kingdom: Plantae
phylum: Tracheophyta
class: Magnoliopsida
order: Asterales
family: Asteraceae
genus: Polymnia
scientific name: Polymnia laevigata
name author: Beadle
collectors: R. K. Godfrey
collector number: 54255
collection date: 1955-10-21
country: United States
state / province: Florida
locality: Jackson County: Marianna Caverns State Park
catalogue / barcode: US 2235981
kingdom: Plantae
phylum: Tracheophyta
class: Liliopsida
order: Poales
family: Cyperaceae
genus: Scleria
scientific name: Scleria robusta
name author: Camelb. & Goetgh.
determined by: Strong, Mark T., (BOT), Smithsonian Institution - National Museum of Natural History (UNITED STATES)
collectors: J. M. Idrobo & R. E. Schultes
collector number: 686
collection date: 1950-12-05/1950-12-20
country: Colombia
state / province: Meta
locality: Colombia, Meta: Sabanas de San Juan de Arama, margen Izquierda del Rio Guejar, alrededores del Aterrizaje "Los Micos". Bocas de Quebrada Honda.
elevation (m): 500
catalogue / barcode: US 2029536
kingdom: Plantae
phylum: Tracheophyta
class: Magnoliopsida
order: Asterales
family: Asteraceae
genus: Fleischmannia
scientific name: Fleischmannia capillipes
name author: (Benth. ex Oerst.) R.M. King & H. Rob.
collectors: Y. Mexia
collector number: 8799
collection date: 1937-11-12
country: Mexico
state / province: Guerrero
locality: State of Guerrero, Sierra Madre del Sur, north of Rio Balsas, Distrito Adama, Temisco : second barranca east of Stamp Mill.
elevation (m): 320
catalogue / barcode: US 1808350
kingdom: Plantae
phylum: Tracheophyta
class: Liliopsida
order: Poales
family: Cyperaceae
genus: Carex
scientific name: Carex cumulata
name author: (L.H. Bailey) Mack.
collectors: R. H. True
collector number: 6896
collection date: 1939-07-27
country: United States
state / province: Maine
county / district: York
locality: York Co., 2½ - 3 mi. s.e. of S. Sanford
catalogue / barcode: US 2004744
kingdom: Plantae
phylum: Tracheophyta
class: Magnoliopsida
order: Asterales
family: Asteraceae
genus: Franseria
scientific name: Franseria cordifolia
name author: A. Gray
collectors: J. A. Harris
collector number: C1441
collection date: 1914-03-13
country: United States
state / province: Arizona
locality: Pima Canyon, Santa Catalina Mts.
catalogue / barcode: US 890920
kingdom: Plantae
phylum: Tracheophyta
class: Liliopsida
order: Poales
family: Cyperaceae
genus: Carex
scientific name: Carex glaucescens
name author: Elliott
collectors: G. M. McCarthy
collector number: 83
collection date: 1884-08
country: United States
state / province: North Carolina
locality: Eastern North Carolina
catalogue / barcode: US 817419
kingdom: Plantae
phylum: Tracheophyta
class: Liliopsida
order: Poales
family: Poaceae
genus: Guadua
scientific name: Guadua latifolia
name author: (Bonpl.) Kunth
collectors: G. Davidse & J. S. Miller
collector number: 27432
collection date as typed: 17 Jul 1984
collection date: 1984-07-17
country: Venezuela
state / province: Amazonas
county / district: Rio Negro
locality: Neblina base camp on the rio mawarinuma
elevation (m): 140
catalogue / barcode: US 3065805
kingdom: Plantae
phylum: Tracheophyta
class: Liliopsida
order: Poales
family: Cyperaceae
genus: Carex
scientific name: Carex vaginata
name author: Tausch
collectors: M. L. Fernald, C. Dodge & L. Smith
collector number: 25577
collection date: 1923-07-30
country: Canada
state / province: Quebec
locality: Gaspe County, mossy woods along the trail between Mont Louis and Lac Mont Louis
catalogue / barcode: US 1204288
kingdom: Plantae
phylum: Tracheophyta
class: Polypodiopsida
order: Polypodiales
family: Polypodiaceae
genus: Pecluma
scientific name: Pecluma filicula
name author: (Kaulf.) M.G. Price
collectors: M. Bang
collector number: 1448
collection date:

------------------------------------------------------------

How many lines in the records above contain the string "province"? Case counts. Give only the number.

8